** Opening Information supplied block **
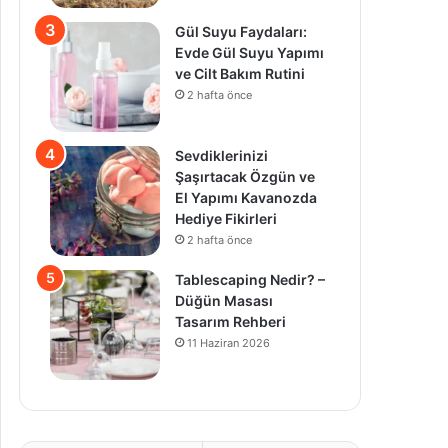
Gül Suyu Faydaları:
Evde Gül Suyu Yapımı
ve Cilt Bakım Rutini
2 hafta önce
Sevdiklerinizi
Şaşırtacak Özgün ve
El Yapımı Kavanozda
Hediye Fikirleri
2 hafta önce
Tablescaping Nedir? –
Düğün Masası
Tasarım Rehberi
11 Haziran 2026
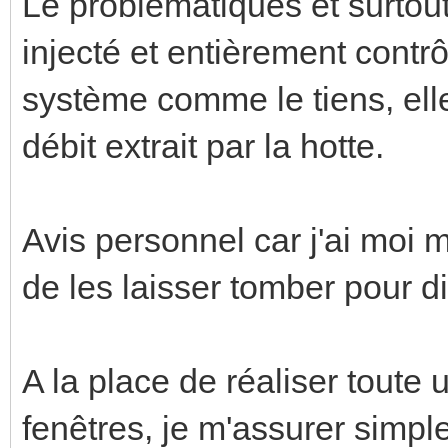
Le problématiques et surtou
injecté et entièrement contr
système comme le tiens, ell
débit extrait par la hotte.
Avis personnel car j'ai moi
de les laisser tomber pour d
A la place de réaliser toute
fenêtres, je m'assurer simpl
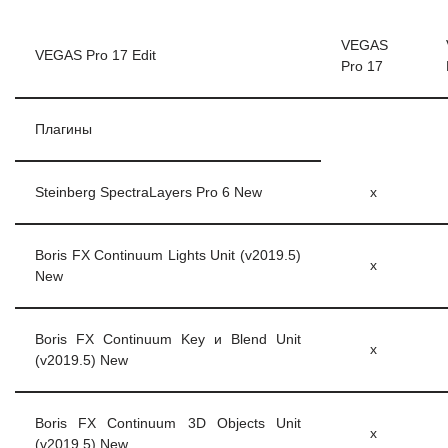
VEGAS
VEGAS Pro 17 Edit
Pro 17
Плагины
Steinberg SpectraLayers Pro 6 New
x
Boris FX Continuum Lights Unit (v2019.5)
x
New
Boris FX Continuum Key и Blend Unit
x
(v2019.5) New
Boris FX Continuum 3D Objects Unit
x
(v2019.5) New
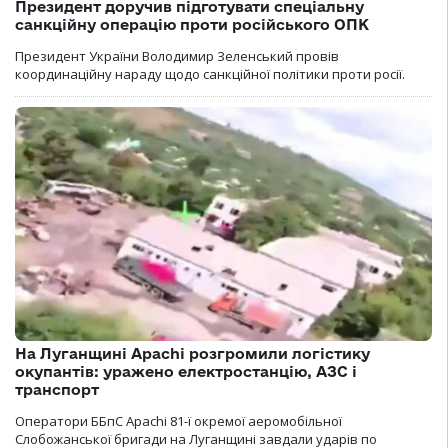
Президент доручив підготувати спеціальну
санкційну операцію проти російського ОПК
Президент України Володимир Зеленський провів
координаційну нараду щодо санкційної політики проти росії.
На Луганщині Apachi розгромили логістику
окупантів: уражено електростанцію, АЗС і
транспорт
Оператори ББпС Apachi 81-ї окремої аеромобільної
Слобожанської бригади на Луганщині завдали ударів по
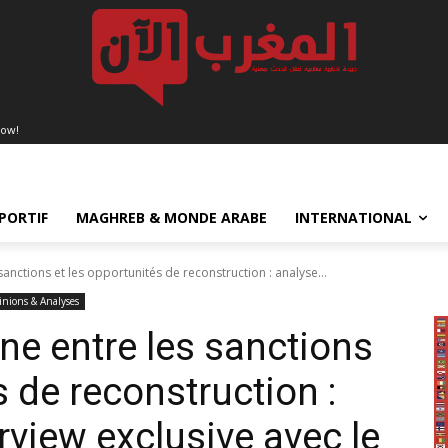
now!
PORTIF
MAGHREB & MONDE ARABE
INTERNATIONAL
anctions et les opportunités de reconstruction : analyse...
nions & Analyses
ne entre les sanctions
s de reconstruction :
rview exclusive avec le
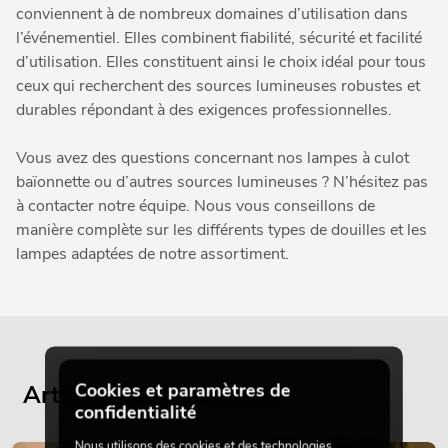
conviennent à de nombreux domaines d’utilisation dans
l’événementiel. Elles combinent fiabilité, sécurité et facilité
d’utilisation. Elles constituent ainsi le choix idéal pour tous
ceux qui recherchent des sources lumineuses robustes et
durables répondant à des exigences professionnelles.
Vous avez des questions concernant nos lampes à culot
baïonnette ou d’autres sources lumineuses ? N’hésitez pas
à contacter notre équipe. Nous vous conseillons de
manière complète sur les différents types de douilles et les
lampes adaptées de notre assortiment.
Cookies et paramètres de
Articles de blog actuels
confidentialité
Nous utilisons des cookies et des technologies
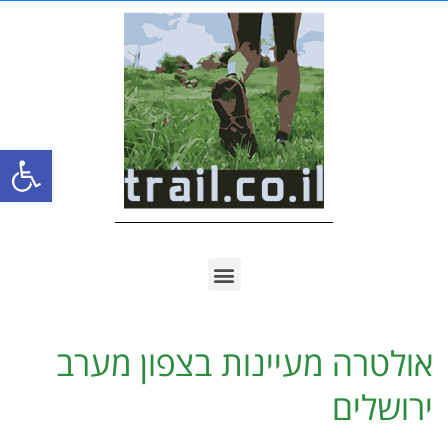
פתח סרגל
אולטרה מעיינות בצפון מערב
ירושלים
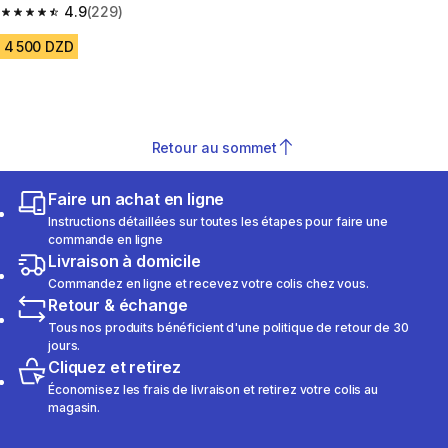
confortable Homme – Vert
4.9
(229)
4.9 out of 5 stars from 229 reviews
4 500 DZD
Retour au sommet
Faire un achat en ligne
Instructions détaillées sur toutes les étapes pour faire une
commande en ligne
Livraison à domicile
Commandez en ligne et recevez votre colis chez vous.
Retour & échange
Tous nos produits bénéficient d'une politique de retour de 30
jours.
Cliquez et retirez
Économisez les frais de livraison et retirez votre colis au
magasin.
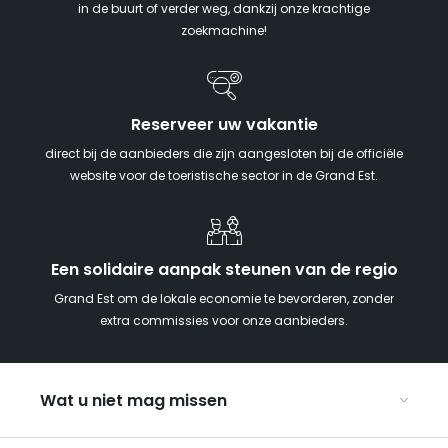
in de buurt of verder weg, dankzij onze krachtige
zoekmachine!
Reserveer uw vakantie
direct bij de aanbieders die zijn aangesloten bij de officiële
website voor de toeristische sector in de Grand Est.
Een solidaire aanpak steunen van de regio
Grand Est om de lokale economie te bevorderen, zonder
extra commissies voor onze aanbieders.
Wat u niet mag missen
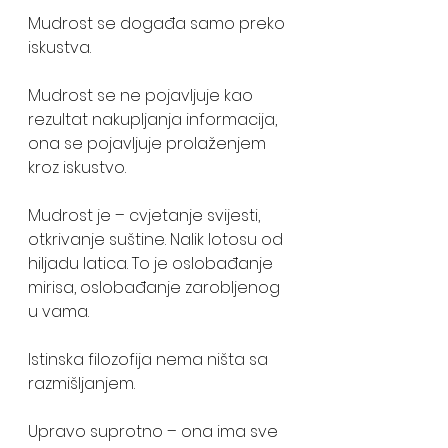
Mudrost se događa samo preko 
iskustva. 
Mudrost se ne pojavljuje kao 
rezultat nakupljanja informacija, 
ona se pojavljuje prolaženjem 
kroz iskustvo. 
Mudrost je – cvjetanje svijesti, 
otkrivanje suštine. Nalik lotosu od 
hiljadu latica. To je oslobađanje 
mirisa, oslobađanje zarobljenog 
u vama.
Istinska filozofija nema ništa sa 
razmišIjanjem. 
Upravo suprotno – ona ima sve 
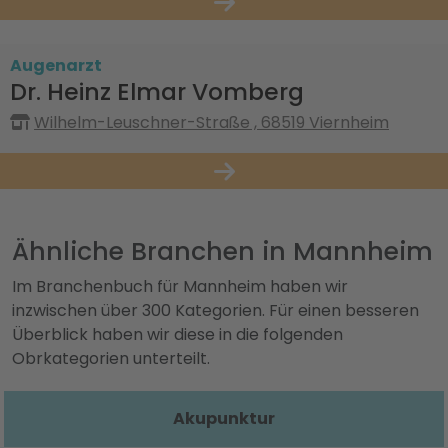
Augenarzt
Dr. Heinz Elmar Vomberg
Wilhelm-Leuschner-Straße , 68519 Viernheim
Ähnliche Branchen in Mannheim
Im Branchenbuch für Mannheim haben wir
inzwischen über 300 Kategorien. Für einen besseren
Überblick haben wir diese in die folgenden
Obrkategorien unterteilt.
Akupunktur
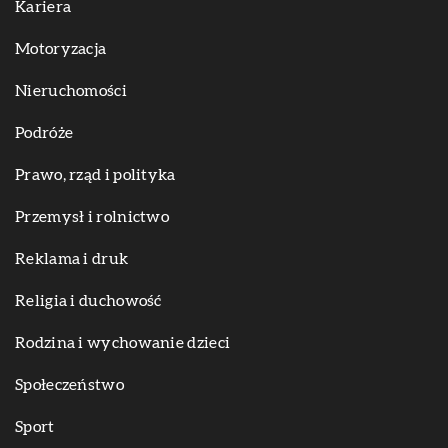
Kariera
Motoryzacja
Nieruchomości
Podróże
Prawo, rząd i polityka
Przemysł i rolnictwo
Reklama i druk
Religia i duchowość
Rodzina i wychowanie dzieci
Społeczeństwo
Sport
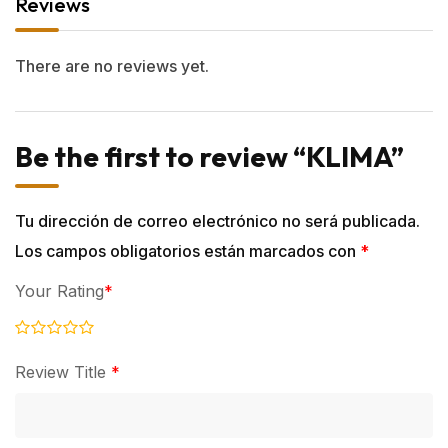
Reviews
There are no reviews yet.
Be the first to review “KLIMA”
Tu dirección de correo electrónico no será publicada.
Los campos obligatorios están marcados con
*
Your Rating
*
Review Title
*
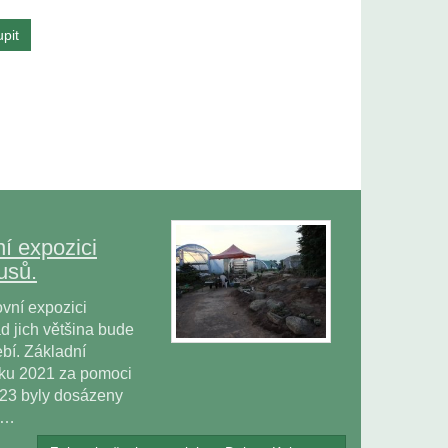
í expozici
usů.
vní expozici
 jich většina bude
bí. Základní
oku 2021 za pomoci
023 byly dosázeny
ů…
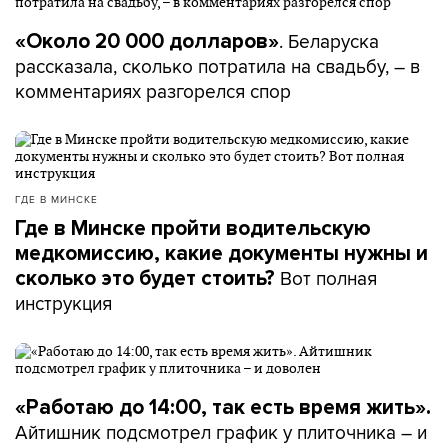
. Беларуска
«Около 20 000 долларов»
рассказала, сколько потратила на свадьбу, – в
комментариях разгорелся спор
ГДЕ В МИНСКЕ
Где в Минске пройти водительскую
медкомиссию, какие документы нужны и
Вот полная
сколько это будет стоить?
инструкция
«Работаю до 14:00, так есть время жить».
Айтишник подсмотрел график у плиточника – и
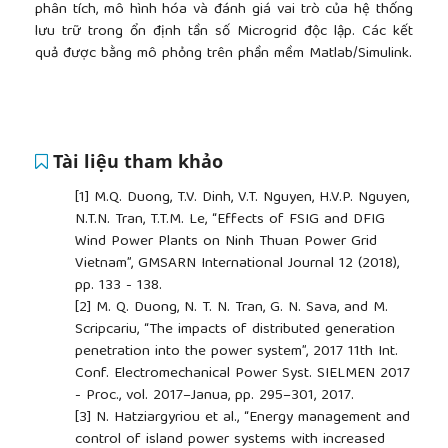
phân tích, mô hình hóa và đánh giá vai trò của hệ thống
lưu trữ trong ổn định tần số Microgrid độc lập. Các kết
quả được bằng mô phỏng trên phần mềm Matlab/Simulink.
Tài liệu tham khảo
[1]
M.Q. Duong, T.V. Dinh, V.T. Nguyen, H.V.P. Nguyen,
N.T.N. Tran, T.T.M. Le, “Effects of FSIG and DFIG
Wind Power Plants on Ninh Thuan Power Grid
Vietnam”, GMSARN International Journal 12 (2018),
pp. 133 - 138.
[2]
M. Q. Duong, N. T. N. Tran, G. N. Sava, and M.
Scripcariu, “The impacts of distributed generation
penetration into the power system”, 2017 11th Int.
Conf. Electromechanical Power Syst. SIELMEN 2017
- Proc., vol. 2017–Janua, pp. 295–301, 2017.
[3]
N. Hatziargyriou et al., “Energy management and
control of island power systems with increased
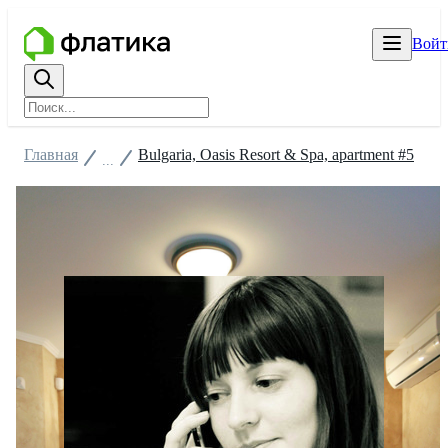
Войт
Главная
Bulgaria, Oasis Resort & Spa, apartment #5
...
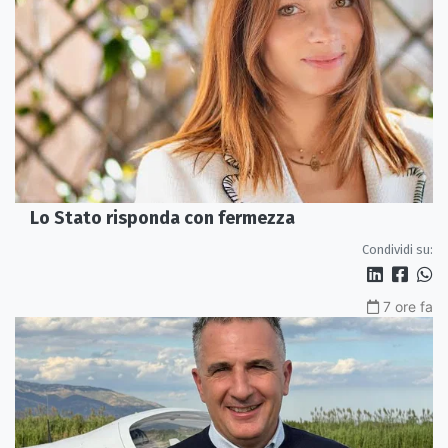
Lo Stato risponda con fermezza
Condividi su:
7 ore fa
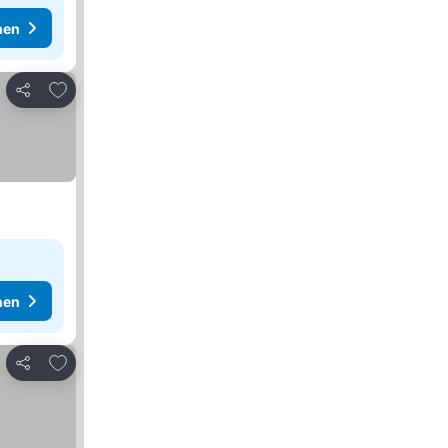
hen
Zu Favoriten hinzufügen
Teilen
hen
Zu Favoriten hinzufügen
Teilen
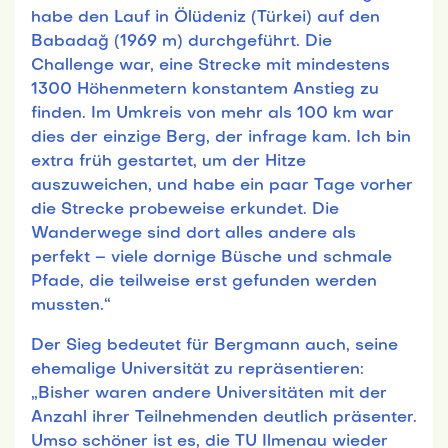
habe den Lauf in Ölüdeniz (Türkei) auf den
Babadağ (1969 m) durchgeführt. Die
Challenge war, eine Strecke mit mindestens
1300 Höhenmetern konstantem Anstieg zu
finden. Im Umkreis von mehr als 100 km war
dies der einzige Berg, der infrage kam. Ich bin
extra früh gestartet, um der Hitze
auszuweichen, und habe ein paar Tage vorher
die Strecke probeweise erkundet. Die
Wanderwege sind dort alles andere als
perfekt – viele dornige Büsche und schmale
Pfade, die teilweise erst gefunden werden
mussten.“
Der Sieg bedeutet für Bergmann auch, seine
ehemalige Universität zu repräsentieren:
„Bisher waren andere Universitäten mit der
Anzahl ihrer Teilnehmenden deutlich präsenter.
Umso schöner ist es, die TU Ilmenau wieder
** Closing Information supplied block **
_Work instructions_
Find every line above that includes the word "Boris" and report only how many there are.

_Final answer_
3